## Consigne 1
Indiquez, s'il vous plaît, si chacune des affirmations (a), (b) et (c) concorde avec l'article sur les obsèques de l'abbé Grégoire, en répondant par oui ou par non et en citant textuellement les mots décisifs de l'article. (a) Les obsèques ont eu lieu le 30 mai. (b) L'autorité ecclésiastique a accordé les prières de la communion catholique à l'ancien évêque. (c) L'abbé Grégoire avait été évêque de Blois.

Le Mémorial
bordelais
3 juin 1831
Les obsèques de M. l'abbé
Grégoire, ancien évêque de Blois, ont eu lieu hier, 30 mai, avec
toute la régularité et la décence qu'exigeait une cérémonie de
ce genre. Le gouvernement avait pris toutes les précautions dans
l'intérêt de la tranquillité publique, et la population a
récompensé ses soins en y répondant par une sagesse qui prouve
de sa part un esprit de justice et de tolérance fort louable.
On savait que l'autorité ecclésiastique ne croyait pas pouvoir
accorder les prières de la communion catholique à cet ancien
évêque. Sans vouloir examiner jusqu'il quel point cette
détermination était compatible avec de hautes considérations
d'état, et sans oublier que les libertés religieuses font aussi
partie des libertés françaises, le gouvernement ne dut
s'appliquer qu'à prévenir les fâcheuses interprétations ou les
prétextes de troubles qui pouvaient résulter de ce refus.

## Données relevées
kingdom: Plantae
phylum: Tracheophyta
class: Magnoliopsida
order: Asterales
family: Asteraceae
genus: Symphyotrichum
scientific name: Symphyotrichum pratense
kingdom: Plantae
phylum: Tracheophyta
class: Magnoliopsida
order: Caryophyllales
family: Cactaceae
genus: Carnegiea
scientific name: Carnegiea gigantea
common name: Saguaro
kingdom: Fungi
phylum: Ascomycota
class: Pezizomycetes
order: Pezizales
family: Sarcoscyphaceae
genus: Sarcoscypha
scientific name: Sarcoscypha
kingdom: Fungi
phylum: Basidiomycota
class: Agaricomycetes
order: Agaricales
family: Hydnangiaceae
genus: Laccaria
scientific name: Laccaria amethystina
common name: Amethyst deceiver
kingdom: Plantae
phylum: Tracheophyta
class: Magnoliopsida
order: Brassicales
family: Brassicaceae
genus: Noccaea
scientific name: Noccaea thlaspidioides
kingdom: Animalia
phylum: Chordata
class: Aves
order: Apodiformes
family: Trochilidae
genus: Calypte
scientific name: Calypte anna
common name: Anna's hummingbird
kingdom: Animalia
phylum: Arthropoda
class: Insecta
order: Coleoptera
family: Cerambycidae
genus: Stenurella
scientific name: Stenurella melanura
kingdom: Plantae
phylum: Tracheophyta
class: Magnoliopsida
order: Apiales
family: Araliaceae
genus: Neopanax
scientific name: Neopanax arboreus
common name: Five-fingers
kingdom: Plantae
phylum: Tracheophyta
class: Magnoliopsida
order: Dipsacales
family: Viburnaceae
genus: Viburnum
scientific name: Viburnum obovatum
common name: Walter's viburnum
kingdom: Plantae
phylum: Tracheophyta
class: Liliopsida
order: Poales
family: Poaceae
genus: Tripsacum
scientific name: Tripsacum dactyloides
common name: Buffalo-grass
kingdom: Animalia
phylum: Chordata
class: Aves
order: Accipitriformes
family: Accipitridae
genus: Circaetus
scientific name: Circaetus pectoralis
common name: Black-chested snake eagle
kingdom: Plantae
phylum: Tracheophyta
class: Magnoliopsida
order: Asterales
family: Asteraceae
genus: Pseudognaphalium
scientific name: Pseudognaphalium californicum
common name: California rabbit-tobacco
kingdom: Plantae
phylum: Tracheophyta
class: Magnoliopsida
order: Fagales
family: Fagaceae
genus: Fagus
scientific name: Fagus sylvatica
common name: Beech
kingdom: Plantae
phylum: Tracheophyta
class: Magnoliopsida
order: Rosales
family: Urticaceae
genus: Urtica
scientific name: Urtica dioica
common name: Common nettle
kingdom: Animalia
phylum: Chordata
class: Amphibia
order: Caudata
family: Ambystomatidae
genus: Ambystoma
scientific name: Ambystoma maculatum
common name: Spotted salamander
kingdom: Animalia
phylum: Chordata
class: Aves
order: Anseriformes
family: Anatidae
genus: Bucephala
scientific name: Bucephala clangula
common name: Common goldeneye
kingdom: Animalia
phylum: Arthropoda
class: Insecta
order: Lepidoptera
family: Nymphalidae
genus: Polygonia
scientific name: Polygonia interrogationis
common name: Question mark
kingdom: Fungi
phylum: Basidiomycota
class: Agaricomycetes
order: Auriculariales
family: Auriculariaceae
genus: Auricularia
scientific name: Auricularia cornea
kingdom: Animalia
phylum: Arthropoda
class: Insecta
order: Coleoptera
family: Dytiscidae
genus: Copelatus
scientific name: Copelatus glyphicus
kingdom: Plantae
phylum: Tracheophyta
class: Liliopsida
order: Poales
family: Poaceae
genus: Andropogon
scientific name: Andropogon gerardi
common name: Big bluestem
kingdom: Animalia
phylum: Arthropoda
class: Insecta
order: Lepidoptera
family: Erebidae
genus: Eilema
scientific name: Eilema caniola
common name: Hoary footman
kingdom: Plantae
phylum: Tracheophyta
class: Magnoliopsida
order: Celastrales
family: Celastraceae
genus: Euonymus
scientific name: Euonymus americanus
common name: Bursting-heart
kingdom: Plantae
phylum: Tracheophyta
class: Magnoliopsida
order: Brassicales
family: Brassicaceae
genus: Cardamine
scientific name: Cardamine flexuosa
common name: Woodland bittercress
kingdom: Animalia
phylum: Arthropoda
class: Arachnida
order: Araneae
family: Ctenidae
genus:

## Consigne 2
Mettez à jour la liste depuis son début jusqu'à la ligne contenant "scientific name: Carnegiea gigantea" incluse, en remplaçant "order" par "ordre" sans rien changer d'autre. Ne donnez que ces lignes.

## Corrigé 1
(a) Oui : « ont eu lieu hier, 30 mai ».
(b) Non : « l'autorité ecclésiastique ne croyait pas pouvoir accorder les prières de la communion catholique à cet ancien évêque ».
(c) Oui : « ancien évêque de Blois ».

## Corrigé 2
kingdom: Plantae
phylum: Tracheophyta
class: Magnoliopsida
ordre: Asterales
family: Asteraceae
genus: Symphyotrichum
scientific name: Symphyotrichum pratense
kingdom: Plantae
phylum: Tracheophyta
class: Magnoliopsida
ordre: Caryophyllales
family: Cactaceae
genus: Carnegiea
scientific name: Carnegiea gigantea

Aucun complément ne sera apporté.